If you've already mastered the art of long distance running, you can still benefit from training for a 5K. You can go for speed! Here's how.

 

I don't know if I can think of anyone more dedicated to their outdoor workouts than runners. No matter what the weather is like, you can find them logging their miles. It's really pretty inspiring!
 
If you're one of those dedicated folks, and you’ve mastered the art of long distance… you might still think about a 5K! It could be just what you need to change things up! You can go for speed!
 
I talked with Andrea Cespedes, with the YMCA, about how to do that. One of her specialties is helping folks train to run! She's working with me as I prepare for the Run To The Shrine at the Cheyenne Mountain Zoo. I'm planning to do the 5K. But there's also a 10K.
 
If you want to make this race your opportunity to break your own record, here's what Andrea suggests you do. She says you should start training about 5 weeks out and you should plan on running 3 to 4 times per week. “Try to leave a day between your runs,” says Andrea. “Make those your cross training days.”
 
Here’s her example of a plan that could work for you!
 
MONDAY: Modest Run
3 mile run, with sprints afterward. Try 4 to 6 thirty-second sprints at an all-out effort, jogging easily for 1 minute between them.
 
WEDNESDAY: Run With Intervals
Week 1: Run 4 miles
Week 2: Run 4 miles, but add two 5-min race pace intervals (5-mins at regular pace between them)

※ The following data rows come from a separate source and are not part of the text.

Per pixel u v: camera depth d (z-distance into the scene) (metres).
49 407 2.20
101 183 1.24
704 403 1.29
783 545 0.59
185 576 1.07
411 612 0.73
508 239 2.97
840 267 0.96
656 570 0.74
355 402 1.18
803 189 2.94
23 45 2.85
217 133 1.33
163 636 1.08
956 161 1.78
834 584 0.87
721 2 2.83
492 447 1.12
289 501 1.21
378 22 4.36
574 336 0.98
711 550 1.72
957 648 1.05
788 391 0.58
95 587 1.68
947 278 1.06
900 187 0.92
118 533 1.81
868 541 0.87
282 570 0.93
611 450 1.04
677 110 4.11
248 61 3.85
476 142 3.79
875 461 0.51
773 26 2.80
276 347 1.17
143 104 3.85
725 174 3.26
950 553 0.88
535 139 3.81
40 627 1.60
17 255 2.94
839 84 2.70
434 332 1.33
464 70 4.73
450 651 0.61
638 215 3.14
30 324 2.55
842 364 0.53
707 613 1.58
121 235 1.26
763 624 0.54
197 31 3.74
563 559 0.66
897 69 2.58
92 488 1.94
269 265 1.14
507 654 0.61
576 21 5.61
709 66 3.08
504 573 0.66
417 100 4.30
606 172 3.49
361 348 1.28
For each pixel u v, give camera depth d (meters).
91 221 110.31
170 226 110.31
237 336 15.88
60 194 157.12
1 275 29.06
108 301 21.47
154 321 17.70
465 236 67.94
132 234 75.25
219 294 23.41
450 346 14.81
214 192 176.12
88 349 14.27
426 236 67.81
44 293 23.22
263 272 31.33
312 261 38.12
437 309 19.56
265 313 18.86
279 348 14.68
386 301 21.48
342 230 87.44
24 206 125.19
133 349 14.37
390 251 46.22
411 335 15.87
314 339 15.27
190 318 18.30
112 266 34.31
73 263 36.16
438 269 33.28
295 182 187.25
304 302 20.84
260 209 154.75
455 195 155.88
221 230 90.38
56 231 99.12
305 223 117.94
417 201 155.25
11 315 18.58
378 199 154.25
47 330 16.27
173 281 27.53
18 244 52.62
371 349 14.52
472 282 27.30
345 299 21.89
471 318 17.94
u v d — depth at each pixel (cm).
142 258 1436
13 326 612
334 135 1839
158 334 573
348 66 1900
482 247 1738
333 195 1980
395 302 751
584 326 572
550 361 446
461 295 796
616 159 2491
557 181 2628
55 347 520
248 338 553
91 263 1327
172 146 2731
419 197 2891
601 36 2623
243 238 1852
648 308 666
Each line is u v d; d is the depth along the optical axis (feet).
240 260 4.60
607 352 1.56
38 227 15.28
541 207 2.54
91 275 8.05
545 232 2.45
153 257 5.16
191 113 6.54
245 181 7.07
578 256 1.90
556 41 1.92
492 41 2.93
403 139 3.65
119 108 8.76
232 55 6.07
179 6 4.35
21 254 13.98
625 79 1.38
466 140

Week 3: Run 4 miles, but add three 5-min race pace intervals
Week 4: Run 4 miles, but add two 10-min race pace intervals
Week 5 (week before the race): Easy 3 miles
 
FRIDAY or SATURDAY: Long Run
Weeks 1 & 2: Run 5 miles with 4 to 6 thirty-second all-out sprints tacked on at the end (recover 1 min. between sprints)
Weeks 3 & 4: Run 6 miles with 4 to 6 thirty-second all-out sprints tacked on at the end (recover 1 min. between sprints)
 
The week of the race (if it’s on a Saturday), Andrea advises you follow your normal schedule on Monday and Wednesday. But she says you should rest on Thursday and then do just a couple easy miles on Friday.
 
“This plan leaves plenty of room for cross training, such as cycling, core training and weight lifting,” says Andrea.
 
This plan will help you reach your goal of beating your own time!